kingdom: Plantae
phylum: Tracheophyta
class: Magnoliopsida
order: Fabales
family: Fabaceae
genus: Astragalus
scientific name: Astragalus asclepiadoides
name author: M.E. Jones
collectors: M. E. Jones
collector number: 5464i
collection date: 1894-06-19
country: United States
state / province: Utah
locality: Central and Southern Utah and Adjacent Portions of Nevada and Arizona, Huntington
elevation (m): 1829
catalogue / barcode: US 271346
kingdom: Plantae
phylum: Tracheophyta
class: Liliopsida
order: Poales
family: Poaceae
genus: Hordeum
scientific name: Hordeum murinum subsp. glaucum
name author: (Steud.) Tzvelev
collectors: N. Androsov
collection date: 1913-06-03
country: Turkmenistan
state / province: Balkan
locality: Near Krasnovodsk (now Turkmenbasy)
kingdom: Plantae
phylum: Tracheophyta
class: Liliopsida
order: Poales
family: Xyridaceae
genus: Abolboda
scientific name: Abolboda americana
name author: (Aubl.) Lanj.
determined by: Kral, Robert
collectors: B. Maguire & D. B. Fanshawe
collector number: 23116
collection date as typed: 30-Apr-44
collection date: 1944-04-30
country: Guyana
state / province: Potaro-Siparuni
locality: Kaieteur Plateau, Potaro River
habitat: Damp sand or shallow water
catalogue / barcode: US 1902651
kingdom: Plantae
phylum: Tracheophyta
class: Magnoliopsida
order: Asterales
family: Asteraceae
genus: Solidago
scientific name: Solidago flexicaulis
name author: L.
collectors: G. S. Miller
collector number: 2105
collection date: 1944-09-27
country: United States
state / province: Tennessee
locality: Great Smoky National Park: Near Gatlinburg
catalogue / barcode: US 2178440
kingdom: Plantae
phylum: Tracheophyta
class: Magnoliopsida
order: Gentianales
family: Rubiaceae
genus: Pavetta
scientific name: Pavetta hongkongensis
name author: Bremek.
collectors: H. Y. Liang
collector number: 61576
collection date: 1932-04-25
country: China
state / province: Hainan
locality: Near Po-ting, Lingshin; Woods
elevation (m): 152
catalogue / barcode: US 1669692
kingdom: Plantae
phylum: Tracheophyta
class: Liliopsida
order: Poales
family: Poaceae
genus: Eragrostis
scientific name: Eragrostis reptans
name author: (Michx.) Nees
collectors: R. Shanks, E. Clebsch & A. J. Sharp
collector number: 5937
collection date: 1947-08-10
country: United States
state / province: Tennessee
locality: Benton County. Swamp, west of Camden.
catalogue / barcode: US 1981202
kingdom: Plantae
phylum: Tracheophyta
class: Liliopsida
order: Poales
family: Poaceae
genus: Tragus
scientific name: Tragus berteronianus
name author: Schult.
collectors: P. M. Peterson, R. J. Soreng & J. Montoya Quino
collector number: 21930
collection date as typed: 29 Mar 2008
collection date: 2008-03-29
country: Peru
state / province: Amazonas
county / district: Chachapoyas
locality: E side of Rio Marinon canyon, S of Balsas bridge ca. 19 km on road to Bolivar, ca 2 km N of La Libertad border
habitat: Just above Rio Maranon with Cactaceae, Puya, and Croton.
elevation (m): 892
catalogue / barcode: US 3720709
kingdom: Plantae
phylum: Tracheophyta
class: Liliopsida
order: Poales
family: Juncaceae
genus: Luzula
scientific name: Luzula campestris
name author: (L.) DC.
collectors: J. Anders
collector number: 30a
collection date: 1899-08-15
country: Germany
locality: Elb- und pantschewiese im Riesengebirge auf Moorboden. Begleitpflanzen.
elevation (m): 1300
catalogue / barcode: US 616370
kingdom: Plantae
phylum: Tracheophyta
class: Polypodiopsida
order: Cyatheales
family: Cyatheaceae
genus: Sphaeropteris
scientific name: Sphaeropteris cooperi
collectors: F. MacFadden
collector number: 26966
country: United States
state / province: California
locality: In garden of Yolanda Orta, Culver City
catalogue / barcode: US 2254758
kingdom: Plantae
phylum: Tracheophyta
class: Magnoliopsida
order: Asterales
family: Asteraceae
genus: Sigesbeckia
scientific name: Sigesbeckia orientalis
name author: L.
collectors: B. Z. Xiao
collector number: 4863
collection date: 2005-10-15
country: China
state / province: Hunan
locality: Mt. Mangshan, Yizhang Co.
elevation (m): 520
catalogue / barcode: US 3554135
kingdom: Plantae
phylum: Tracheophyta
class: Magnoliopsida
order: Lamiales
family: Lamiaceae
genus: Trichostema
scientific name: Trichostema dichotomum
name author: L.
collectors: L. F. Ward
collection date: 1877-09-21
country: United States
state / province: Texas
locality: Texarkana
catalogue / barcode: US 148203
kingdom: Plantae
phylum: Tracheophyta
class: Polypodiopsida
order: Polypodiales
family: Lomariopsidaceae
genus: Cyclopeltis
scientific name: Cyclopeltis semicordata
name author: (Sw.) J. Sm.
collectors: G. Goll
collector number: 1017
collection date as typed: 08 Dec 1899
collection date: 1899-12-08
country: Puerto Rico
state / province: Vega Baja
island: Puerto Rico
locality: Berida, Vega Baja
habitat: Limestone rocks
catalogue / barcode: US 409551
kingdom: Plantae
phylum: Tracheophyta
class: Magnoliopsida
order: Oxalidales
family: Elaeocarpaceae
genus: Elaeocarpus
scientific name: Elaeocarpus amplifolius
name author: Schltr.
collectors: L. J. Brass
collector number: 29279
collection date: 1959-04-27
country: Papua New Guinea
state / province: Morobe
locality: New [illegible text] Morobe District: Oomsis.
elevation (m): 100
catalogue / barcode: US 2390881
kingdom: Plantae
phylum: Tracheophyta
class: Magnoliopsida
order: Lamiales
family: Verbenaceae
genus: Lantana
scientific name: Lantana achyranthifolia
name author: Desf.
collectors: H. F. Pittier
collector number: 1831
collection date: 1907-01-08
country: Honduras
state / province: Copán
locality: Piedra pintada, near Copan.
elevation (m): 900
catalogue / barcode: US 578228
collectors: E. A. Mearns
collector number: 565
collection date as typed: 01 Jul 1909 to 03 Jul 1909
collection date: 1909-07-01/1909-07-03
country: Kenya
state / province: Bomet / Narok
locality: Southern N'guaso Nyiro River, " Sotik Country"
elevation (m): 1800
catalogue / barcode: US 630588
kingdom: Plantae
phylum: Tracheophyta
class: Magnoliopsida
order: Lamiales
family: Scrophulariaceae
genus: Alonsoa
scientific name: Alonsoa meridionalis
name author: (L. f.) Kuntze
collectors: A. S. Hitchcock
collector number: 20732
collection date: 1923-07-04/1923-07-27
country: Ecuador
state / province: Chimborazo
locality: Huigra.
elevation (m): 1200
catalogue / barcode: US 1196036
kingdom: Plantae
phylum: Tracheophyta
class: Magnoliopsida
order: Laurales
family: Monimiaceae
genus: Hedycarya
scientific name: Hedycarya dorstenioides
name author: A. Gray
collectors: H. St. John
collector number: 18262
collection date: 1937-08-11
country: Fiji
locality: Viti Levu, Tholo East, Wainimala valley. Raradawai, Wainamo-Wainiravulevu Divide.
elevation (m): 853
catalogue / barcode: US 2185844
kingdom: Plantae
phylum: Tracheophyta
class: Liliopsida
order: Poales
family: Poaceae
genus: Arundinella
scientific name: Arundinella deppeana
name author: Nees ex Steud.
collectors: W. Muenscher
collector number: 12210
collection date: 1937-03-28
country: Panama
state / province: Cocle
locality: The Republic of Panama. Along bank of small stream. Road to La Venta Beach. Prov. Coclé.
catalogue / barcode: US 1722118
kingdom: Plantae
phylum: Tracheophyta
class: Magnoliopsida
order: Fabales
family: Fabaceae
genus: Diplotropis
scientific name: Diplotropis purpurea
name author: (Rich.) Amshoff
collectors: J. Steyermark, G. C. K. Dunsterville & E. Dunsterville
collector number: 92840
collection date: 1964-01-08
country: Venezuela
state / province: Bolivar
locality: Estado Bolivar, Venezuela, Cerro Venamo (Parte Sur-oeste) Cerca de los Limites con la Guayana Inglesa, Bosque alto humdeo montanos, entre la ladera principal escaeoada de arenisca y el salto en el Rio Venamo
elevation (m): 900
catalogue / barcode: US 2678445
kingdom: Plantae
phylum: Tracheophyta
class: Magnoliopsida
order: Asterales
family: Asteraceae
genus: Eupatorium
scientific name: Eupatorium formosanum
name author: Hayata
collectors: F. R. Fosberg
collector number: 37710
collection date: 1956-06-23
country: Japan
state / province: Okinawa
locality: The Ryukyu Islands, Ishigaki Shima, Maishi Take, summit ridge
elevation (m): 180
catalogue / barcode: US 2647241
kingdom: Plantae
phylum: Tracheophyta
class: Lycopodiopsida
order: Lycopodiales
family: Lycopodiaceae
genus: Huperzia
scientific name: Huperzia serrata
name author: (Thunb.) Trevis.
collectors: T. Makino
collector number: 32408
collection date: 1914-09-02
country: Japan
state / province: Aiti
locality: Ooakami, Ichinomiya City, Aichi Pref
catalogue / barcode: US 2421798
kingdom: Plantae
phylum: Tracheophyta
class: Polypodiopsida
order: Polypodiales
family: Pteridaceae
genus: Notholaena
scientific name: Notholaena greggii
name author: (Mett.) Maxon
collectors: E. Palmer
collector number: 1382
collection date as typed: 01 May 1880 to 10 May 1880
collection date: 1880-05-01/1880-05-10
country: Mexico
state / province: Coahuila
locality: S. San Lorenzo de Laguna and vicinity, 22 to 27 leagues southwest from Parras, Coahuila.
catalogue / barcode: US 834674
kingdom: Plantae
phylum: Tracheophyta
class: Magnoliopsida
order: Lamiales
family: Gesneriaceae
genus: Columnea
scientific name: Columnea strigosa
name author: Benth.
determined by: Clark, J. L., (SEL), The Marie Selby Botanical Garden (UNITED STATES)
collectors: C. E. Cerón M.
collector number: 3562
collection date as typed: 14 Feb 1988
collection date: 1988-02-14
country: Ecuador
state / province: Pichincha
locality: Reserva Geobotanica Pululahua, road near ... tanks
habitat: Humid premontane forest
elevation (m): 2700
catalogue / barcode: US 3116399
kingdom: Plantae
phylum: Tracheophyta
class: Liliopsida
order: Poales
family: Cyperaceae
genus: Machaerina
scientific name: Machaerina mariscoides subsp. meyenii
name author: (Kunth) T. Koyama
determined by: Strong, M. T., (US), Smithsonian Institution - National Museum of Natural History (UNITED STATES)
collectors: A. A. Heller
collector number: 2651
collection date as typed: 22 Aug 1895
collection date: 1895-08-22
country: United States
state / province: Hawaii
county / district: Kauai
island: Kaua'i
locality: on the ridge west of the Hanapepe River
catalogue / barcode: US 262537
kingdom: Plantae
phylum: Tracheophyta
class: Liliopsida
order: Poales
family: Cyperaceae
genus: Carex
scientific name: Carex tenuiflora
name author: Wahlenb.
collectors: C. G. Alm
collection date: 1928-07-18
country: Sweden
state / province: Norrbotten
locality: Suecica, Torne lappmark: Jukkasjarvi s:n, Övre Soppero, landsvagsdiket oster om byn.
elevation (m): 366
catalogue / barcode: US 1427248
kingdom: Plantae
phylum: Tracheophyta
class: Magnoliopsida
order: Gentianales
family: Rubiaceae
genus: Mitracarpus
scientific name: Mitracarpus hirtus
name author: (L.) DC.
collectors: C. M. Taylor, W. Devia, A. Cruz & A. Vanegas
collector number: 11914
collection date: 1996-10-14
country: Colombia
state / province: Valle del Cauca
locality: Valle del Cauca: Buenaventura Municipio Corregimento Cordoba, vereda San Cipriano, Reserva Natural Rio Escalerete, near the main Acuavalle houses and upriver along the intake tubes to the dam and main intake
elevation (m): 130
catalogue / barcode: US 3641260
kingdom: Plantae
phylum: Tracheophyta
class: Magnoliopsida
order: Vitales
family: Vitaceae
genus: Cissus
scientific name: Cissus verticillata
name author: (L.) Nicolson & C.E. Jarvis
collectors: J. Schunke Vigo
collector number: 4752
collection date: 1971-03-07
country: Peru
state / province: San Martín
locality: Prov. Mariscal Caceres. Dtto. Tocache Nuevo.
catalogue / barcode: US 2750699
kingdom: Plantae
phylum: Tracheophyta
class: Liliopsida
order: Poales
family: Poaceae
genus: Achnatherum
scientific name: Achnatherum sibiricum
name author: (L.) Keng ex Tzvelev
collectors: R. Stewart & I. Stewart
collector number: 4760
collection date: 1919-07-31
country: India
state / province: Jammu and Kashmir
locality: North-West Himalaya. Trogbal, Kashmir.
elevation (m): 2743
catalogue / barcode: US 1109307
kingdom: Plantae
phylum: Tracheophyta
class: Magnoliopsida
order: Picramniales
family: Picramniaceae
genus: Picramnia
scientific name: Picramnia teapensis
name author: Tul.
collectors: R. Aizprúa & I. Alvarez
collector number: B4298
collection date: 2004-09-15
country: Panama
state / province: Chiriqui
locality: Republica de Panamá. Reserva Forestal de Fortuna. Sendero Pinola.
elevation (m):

= = =

* _What the task asks_: Edit the entries between the line holding "locality: The Republic" and the line holding "state / province: Okinawa", inclusive, so that "collection date" becomes "date collected" and nothing else changes. Return only those lines.

* _Correct result_:
locality: The Republic of Panama. Along bank of small stream. Road to La Venta Beach. Prov. Coclé.
catalogue / barcode: US 1722118
kingdom: Plantae
phylum: Tracheophyta
class: Magnoliopsida
order: Fabales
family: Fabaceae
genus: Diplotropis
scientific name: Diplotropis purpurea
name author: (Rich.) Amshoff
collectors: J. Steyermark, G. C. K. Dunsterville & E. Dunsterville
collector number: 92840
date collected: 1964-01-08
country: Venezuela
state / province: Bolivar
locality: Estado Bolivar, Venezuela, Cerro Venamo (Parte Sur-oeste) Cerca de los Limites con la Guayana Inglesa, Bosque alto humdeo montanos, entre la ladera principal escaeoada de arenisca y el salto en el Rio Venamo
elevation (m): 900
catalogue / barcode: US 2678445
kingdom: Plantae
phylum: Tracheophyta
class: Magnoliopsida
order: Asterales
family: Asteraceae
genus: Eupatorium
scientific name: Eupatorium formosanum
name author: Hayata
collectors: F. R. Fosberg
collector number: 37710
date collected: 1956-06-23
country: Japan
state / province: Okinawa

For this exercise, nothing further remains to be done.